Councilmember McGehee expressed her support for Mr. Keynan as well as Mr. Immerman; and expressed her hope that when she and Councilmember Laliberte met to discuss commissions and technical/advisory aspects, viewpoints similar to that expressed by Mr. Immerman could find a place.
Ayes: McGehee; Willmus; Laliberte; Etten; and Roe.
c. Approve LHB Inc. for Final Design, Plans and Specifications for the Park and Recreation Renewal Program
Parks & Recreation Director Lonnie Brokke briefly summarized the Best Value Business Model used to bring forward this recommendation for a firm to provide final design, plans and specifications for the Parks and Recreation Renewal Program, as detailed in the RCA dated July 22, 2013.
As noted in the RCA, the base bid of $755,150 was outlined, in addition to six (6) Value Add (VA) items and costs as applicable (page 3 of the RCA).

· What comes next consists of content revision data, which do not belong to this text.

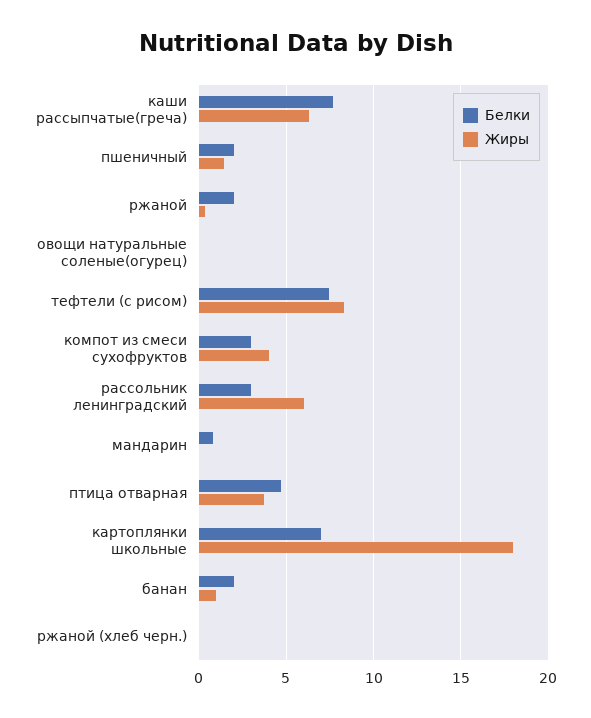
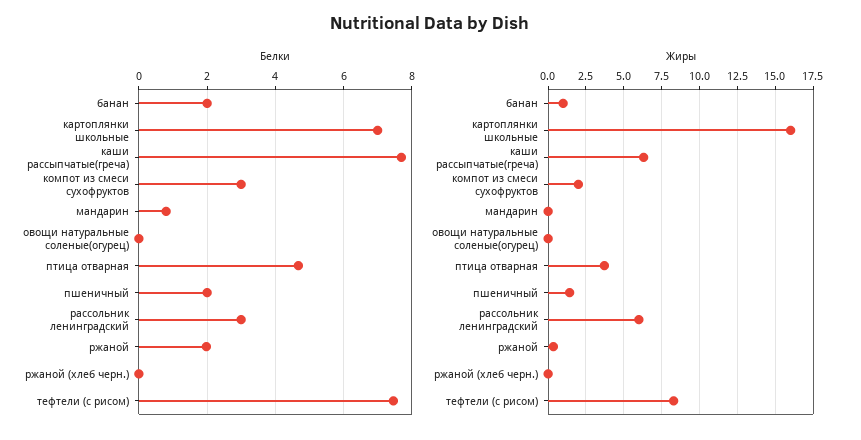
  {
    "Белки": {
      "каши рассыпчатые(греча)": 7.8,
      "пшеничный": 2,
      "ржаной": 2,
      "овощи натуральные соленые(огурец)": 0,
      "тефтели (с рисом)": 7.4,
      "компот из смеси сухофруктов": 3,
      "рассольник ленинградский": 3,
      "мандарин": 0.8,
      "птица отварная": 4.6,
      "картоплянки школьные": 7,
      "банан": 2,
      "ржаной (хлеб черн.)": 0
    },
    "Жиры": {
      "каши рассыпчатые(греча)": 6.5,
      "пшеничный": 1.5,
      "ржаной": 0.5,
      "овощи натуральные соленые(огурец)": 0,
      "тефтели (с рисом)": 8.5,
-     "компот из смеси сухофруктов": 4,
+     "компот из смеси сухофруктов": 2,
      "рассольник ленинградский": 6,
      "мандарин": 0,
      "птица отварная": 3.5,
-     "картоплянки школьные": 18,
+     "картоплянки школьные": 16,
      "банан": 1,
      "ржаной (хлеб черн.)": 0
    }
  }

At the request of Mayor Roe regarding identification and listing of the firm name in the RCA (page 2), City Attorney Gaughan advised that he was not aware of any legal requirement to identify the firms; and clarified that this was a Professional Services Contract that was not subject to the strict bidding requirements of State Statute. City Attorney Gaughan further clarified the motion language for consideration.
Etten moved, McGehee seconded, approval of a Professional Services Agreement between the City of Roseville and LHB Inc. for services as detailed in the Pre-Award Document attached to the RCA dated July 22, 2013; for development of final designs, plans and specifications for the Park and Recreation Renewal Program projects at an amount not to exceed $884,310, including the Value Added items #3 and 5 at costs as detailed and #1 and #2 with additional cost as outlined and to be taken from the Renewal Program budget; and authorizing the Mayor and Interim City Manager to execute the document, contingent upon final City Attorney review and approval.
Ayes: McGehee; Willmus; Laliberte; Etten; and Roe.
14. City Manager Future Agenda Review
15. Councilmember Initiated Items for Future Meetings
Councilmember Willmus requested further discussion on the future expectations for the City Manager Search process; along with establishing a review process for the Interim City Manager position.
Councilmember McGehee requested discussion at a future meeting to review the City’s standards for residential building size; and finish materials allowed for residential buildings.
Mr. Trudgeon advised that staff was currently working on text revisions for finish materials; however, they had not begun any discussions on the size of residential buildings.
Mayor Roe suggested that future agenda discussion at that time be limited to the body determining if it wanted to direct staff to consider sizes for residential buildings.
Willmus moved, Etten seconded, adjournment of the meeting at approximately 10:02 pm.
Ayes: McGehee; Willmus; Laliberte; Etten; and Roe.